Reading data section from print.mod...
44 lines were read
Generating obj...
Generating batchUsage...
Generating allJobs...
Generating calcBatchBrochures...
Generating brochureCapacity...
Generating calcBatchBaseStock...
Generating baseStockCapacity...
Model has been successfully generated
ipp_basic_tech: 4 row(s) and 0 column(s) removed
ipp_reduce_bnds: 1 pass(es) made, 0 bound(s) reduced
ipp_basic_tech: 0 row(s) and 0 column(s) removed
ipp_reduce_coef: 1 pass(es) made, 0 coefficient(s) reduced
glp_intopt: presolved MIP has 51 rows, 39 columns, 120 non-zeros
glp_intopt: 9 integer columns, all of which are binary
Scaling...
A: min|aij| = 1.000e+000 max|aij| = 1.000e+000 ratio = 1.000e+000
Problem data seem to be well scaled
Crashing...
Size of triangular part = 51
Solving LP relaxation...
0: obj = 0.000000000e+000 infeas = 1.400e+001 (0)
* 25: obj = 1.000000000e+000 infeas = 0.000e+000 (0)
* 30: obj = 1.000000000e+000 infeas = 0.000e+000 (0)
OPTIMAL SOLUTION FOUND
Integer optimization begins...
Gomory's cuts enabled
MIR cuts enabled
Cover cuts enabled
Clique cuts enabled
Creating the conflict graph...
The conflict graph has 2*9 vertices and 18 edges
+ 30: mip = not found yet >= -inf (1; 0)
+ 105: >>>>> 2.000000000e+000 >= 1.333333333e+000 33.3% (4; 0)

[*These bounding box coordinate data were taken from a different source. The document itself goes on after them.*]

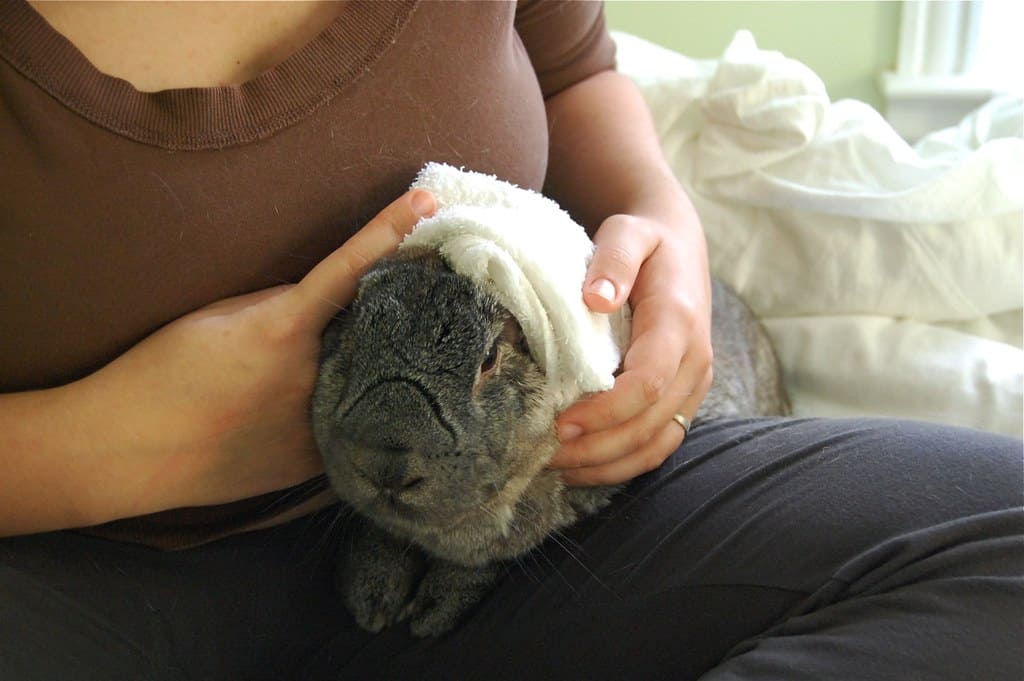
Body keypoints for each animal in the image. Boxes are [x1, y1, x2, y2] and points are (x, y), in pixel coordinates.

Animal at [311, 248, 790, 639]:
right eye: (350, 333)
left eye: (489, 359)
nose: (384, 464)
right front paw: (371, 599)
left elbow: (481, 560)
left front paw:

+ 120: mip = 2.000000000e+000 >= tree is empty 0.0% (0; 7)
INTEGER OPTIMAL SOLUTION FOUND
Time used: 0.0 secs
Memory used: 0.2 Mb (239814 bytes)
Display statement at line 29
x[job1,batch1] = 1
x[job1,batch2] = 0
x[job1,batch3] = 0
x[job2,batch1] = 0
x[job2,batch2] = 1
x[job2,batch3] = 0
x[job3,batch1] = 0
x[job3,batch2] = 1
x[job3,batch3] = 0
Model has been successfully processed
These post illustrate that good modeling is difficult. It requires paying attention to details as well as keeping an eye on the model as a whole. In that sense it is often more difficult than programming where often once break down difficult tasks into more manageable pieces.